A quick review of producers indicate that leading oil majors i.e. BP and Royal Dutch Shell are already producing very low sulphur fuels that meet the 0.5% requirements. While major fuel bunkering ports such as Singapore, Fujairah in the United Arab Emirates and Rotterdam in the Netherlands have compliant-fuel supplies. However, analysts and shipping firms are still unclear what will happen at smaller ports given the need for ships to plan their sailing routes.

It remains unclear what impact there will be with mixing very low sulphur fuels of 0.5% together, which at this stage have not been fully tested on ship engines. One of the risks is that the level of sediment created could damage engines at sea. While guidance has been issued on avoiding mixing different fuel batches, the issue continues to raise worries especially after a major problem with bunker fuel contamination in 2018.

There is still a question over whether jurisdictions and ports could restrict the use of certain types of scrubbers due to uncertainty over the effects of the waste water that gets pumped into the sea. Earlier this year ten environmental groups called on the IMO to impose an immediate ban on the use of scrubbers. Users of the devices argue that there is no conclusive scientific research showing that discharges from open loop scrubbers – which wash out sulphur – cause environmental harm and their use was safe. Analysts say there is still the possibility of tighter restrictions, which would add to the costs of those investing in them.


Situation in Pakistan

Oil Refinery Companies in Pakistan have been under stress in Pakistan mainly due to certain actions taken by the state and a few overlooks on the part of producers. With the Government of Pakistan (GoP) making continuous changes in the petroleum policy, vulnerability of the oil refining has intensified drastically.

According to some reports refinery sector has been allowed to hold all proceeds from exports in foreign currency accounts. In this regard, a report by JS Global states that the impact of this development on the sector wouldn’t’ be significant, as the usual proceeds from exports by the refineries are around USD$ 250 million.

Secondly, the request by the state to revise the prices of all petroleum products on a fortnightly basis, rather than a monthly basis, may definitely have a radical impact on the sector. The report by the brokerage house suggests that this change in pricing policy will result in ex-refinery prices being calculated on the basis of PSO’s previous month’s cost of supply, which in turn will give enough time to refineries to compute the ex-refinery prices that would be applicable in the coming months. This policy might prove to be beneficial, as it will result in reduced volatility in the earnings of the oil marketing companies (OMCs).

Another major element of the revised policy is that the 7.5% deemed duty currently available on High-Speed Diesel shall be replaced with absolute refinery margins for both HSD and Motor Spirit. This is going to have adverse repercussions for the sector, as the proposed duty of Rs1.41 per litre is far lesser than the Rs6.1 per litre of duty being collected in CY19. As a result of this change, the sector is expected to suffer losses amounting to Rs25 billion per year.

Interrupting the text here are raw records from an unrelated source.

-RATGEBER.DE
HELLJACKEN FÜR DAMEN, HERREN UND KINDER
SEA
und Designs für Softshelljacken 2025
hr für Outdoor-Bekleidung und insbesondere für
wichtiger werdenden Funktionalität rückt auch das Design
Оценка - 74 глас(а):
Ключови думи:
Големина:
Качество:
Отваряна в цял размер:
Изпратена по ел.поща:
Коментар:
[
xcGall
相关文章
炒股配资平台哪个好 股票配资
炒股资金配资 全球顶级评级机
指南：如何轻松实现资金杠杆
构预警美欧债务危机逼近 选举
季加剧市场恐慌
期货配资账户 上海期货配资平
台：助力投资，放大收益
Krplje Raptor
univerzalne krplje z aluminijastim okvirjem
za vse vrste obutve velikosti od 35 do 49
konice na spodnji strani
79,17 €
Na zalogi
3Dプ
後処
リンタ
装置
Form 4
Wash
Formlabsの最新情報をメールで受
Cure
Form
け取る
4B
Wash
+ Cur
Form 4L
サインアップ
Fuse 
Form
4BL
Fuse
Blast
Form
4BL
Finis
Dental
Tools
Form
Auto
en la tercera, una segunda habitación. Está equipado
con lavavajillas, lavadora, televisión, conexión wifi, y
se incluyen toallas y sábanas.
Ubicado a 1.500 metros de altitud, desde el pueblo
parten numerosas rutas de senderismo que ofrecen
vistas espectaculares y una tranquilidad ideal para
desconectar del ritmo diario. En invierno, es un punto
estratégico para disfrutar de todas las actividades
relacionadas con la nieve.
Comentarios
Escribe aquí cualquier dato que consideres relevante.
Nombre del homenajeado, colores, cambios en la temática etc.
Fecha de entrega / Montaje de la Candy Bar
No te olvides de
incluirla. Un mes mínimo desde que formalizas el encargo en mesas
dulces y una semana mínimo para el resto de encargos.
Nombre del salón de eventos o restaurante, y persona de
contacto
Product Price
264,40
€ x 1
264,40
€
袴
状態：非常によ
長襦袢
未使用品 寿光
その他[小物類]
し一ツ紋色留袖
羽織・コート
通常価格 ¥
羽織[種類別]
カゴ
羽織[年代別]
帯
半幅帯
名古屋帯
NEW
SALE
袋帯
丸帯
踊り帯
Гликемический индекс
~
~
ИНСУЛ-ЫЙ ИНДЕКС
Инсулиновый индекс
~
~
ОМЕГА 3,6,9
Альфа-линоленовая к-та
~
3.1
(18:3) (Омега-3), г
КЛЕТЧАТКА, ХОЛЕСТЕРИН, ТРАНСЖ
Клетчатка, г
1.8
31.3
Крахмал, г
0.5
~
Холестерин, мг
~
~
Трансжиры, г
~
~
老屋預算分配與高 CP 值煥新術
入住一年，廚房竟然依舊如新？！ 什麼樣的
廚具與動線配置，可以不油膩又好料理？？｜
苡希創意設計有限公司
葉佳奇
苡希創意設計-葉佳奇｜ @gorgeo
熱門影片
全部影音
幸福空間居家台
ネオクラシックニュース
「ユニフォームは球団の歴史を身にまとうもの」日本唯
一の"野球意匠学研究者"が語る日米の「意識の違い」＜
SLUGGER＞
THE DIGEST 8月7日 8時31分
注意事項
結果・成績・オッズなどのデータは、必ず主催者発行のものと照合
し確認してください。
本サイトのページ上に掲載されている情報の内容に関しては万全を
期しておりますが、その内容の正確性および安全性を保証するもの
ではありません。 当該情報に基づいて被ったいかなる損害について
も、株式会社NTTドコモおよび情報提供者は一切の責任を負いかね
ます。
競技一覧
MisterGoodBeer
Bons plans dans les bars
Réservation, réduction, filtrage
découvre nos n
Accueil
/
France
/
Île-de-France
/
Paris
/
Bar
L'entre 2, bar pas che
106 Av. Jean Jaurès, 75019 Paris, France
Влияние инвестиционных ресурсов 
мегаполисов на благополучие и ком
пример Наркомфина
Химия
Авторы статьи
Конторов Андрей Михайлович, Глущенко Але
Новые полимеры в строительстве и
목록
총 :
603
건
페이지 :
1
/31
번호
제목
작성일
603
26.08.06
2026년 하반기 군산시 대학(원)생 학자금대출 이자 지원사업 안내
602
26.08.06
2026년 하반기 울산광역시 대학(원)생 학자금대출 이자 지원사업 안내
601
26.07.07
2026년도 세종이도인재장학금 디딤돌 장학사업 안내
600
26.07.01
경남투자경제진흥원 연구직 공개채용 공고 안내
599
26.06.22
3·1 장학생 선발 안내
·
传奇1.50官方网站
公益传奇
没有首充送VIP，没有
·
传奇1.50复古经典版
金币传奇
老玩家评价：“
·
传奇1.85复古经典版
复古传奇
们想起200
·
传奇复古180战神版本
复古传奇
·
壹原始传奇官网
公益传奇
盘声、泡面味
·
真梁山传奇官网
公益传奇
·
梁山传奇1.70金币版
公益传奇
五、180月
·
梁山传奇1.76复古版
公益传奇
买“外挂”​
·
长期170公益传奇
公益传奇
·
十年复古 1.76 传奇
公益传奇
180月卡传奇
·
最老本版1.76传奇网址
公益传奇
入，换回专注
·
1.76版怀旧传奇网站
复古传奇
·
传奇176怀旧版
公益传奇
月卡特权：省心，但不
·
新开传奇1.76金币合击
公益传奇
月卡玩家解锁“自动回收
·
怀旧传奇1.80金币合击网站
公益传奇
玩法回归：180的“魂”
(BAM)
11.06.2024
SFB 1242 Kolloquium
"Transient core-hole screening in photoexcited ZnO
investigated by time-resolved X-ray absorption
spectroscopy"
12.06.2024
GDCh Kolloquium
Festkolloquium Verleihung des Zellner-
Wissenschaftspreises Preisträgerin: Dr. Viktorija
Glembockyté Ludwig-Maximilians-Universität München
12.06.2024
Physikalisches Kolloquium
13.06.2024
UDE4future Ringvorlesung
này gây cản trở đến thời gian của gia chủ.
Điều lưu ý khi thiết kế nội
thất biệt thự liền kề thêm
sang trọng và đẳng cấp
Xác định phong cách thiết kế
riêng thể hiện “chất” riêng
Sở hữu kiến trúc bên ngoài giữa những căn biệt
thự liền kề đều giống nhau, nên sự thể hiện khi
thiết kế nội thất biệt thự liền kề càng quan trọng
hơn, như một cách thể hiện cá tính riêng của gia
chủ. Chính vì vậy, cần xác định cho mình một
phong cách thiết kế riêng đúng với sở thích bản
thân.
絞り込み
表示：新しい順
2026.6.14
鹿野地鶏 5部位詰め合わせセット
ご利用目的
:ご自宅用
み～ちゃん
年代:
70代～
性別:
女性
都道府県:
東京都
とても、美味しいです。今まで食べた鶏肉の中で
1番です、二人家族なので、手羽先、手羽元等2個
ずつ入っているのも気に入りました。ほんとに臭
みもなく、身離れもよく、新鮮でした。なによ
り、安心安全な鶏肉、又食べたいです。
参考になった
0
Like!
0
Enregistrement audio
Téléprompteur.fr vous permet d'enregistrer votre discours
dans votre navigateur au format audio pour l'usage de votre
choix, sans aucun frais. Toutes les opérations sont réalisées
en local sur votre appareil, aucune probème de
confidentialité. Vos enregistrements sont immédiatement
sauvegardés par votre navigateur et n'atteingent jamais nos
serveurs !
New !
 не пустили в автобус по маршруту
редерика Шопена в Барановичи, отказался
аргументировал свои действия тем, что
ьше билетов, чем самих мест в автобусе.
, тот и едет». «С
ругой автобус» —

Besides the aforesaid changes, the refineries in Pakistan have also been suffering slightly at the hands of crude oil that is being obtained from Saudi Arabia, as part of the deferred oil facility agreement between the two countries. The reason for this is that Arab Light Crude Oil contains a high level of sulphur, which makes it unattractive for many refineries.

Recently, Prime Minister Imran Khan demanded all oil refineries to produce Euro-4 Grade fuels within a span of three years, failure of which will result in closures. Given the current state of oil refineries in Pakistan, and the huge amount of investment that will be needed to put this plan into action, it can be said that the refineries may witness a difficult time.